J'espère qu'il y aura toujours un besoin d'experts humains dans tous les domaines, y compris l'informatique et les langages de programmation. Suggérer le contraire reviendrait à soumettre le progrès de la civilisation à l'IA. Je vois un avenir dans lequel nous utiliserons les LLM pour accélérer le développement de logiciels et l'apprentissage humain des logiciels et des langages afin de bénéficier à la fois de la puissance des LLM et de la créativité et des connaissances humaines.
Quels conseils donneriez-vous aux diplômés en sciences de l'information et aux jeunes ingénieurs fraîchement recrutés, alors qu'ils sont confrontés à un nouveau paysage dans le monde du développement de logiciels ?

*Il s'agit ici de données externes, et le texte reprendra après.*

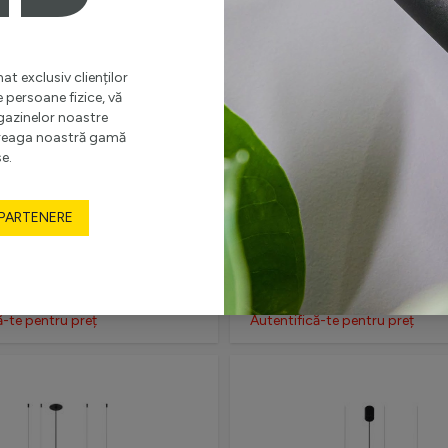
at exclusiv clienților
e persoane fizice, vă
gazinelor noastre
ntreaga noastră gamă
e.
MITAT
STOC LIMITAT
 PARTENERE
E LED ESSENTIAL 30W WR,
SUSPENSIE LED LINE 18W W,
30W, 4000K, ALB
18W, 4000K, ALB
ă-te pentru preț
Autentifică-te pentru preț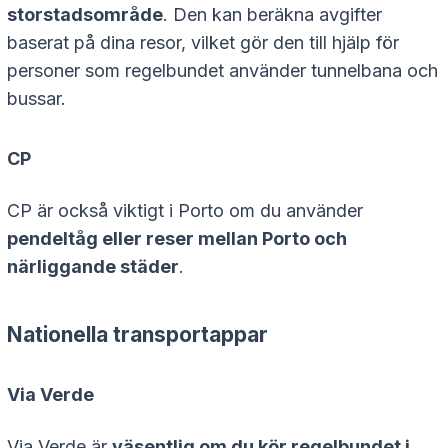
storstadsområde
. Den kan beräkna avgifter
baserat på dina resor, vilket gör den till hjälp för
personer som regelbundet använder tunnelbana och
bussar.
CP
CP är också viktigt i Porto om du använder
pendeltåg eller reser mellan Porto och
närliggande städer
.
Nationella transportappar
Via Verde
Via Verde är
väsentlig om du kör regelbundet i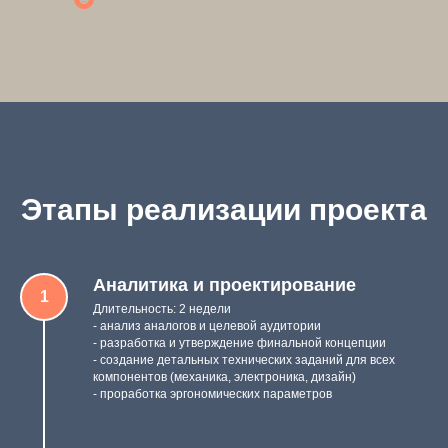
Этапы реализации проекта
Аналитика и проектирование
Длительность: 2 недели
- анализ аналогов и целевой аудитории
- разработка и утверждение финальной концепции
- создание детальных технических заданий для всех
компонентов (механика, электроника, дизайн)
- проработка эргономических параметров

Je dis à mes étudiants en informatique que vous vous trouvez à un moment extraordinaire de l'histoire de l'informatique. De mon vivant, il s'agit de l'avancée technologique la plus importante que nous ayons connue, et dans les cinq prochaines années, tout changera. Tout change, de la façon dont les entreprises fonctionnent, aux gains d'efficacité dans les affaires, en passant par la création de nouveaux types d'emplois. Nous vivons une période de transformation et, d'une certaine manière, il s'agit d'une expérience, tout comme beaucoup de technologies que nous avons vues, telles que les crypto-monnaies. Nous devons donc saisir les opportunités qui s'offrent à nous. Il faut l'accepter, car il y a une prolifération de l'assistance au codage qui modifie à la fois le développement de logiciels et l'enseignement de l'informatique. La manière dont nous nous engageons dans cette voie ne peut être ignorée.
Cet article est adapté d'un article publié à l'origine sur le blog de blog StackOverflow.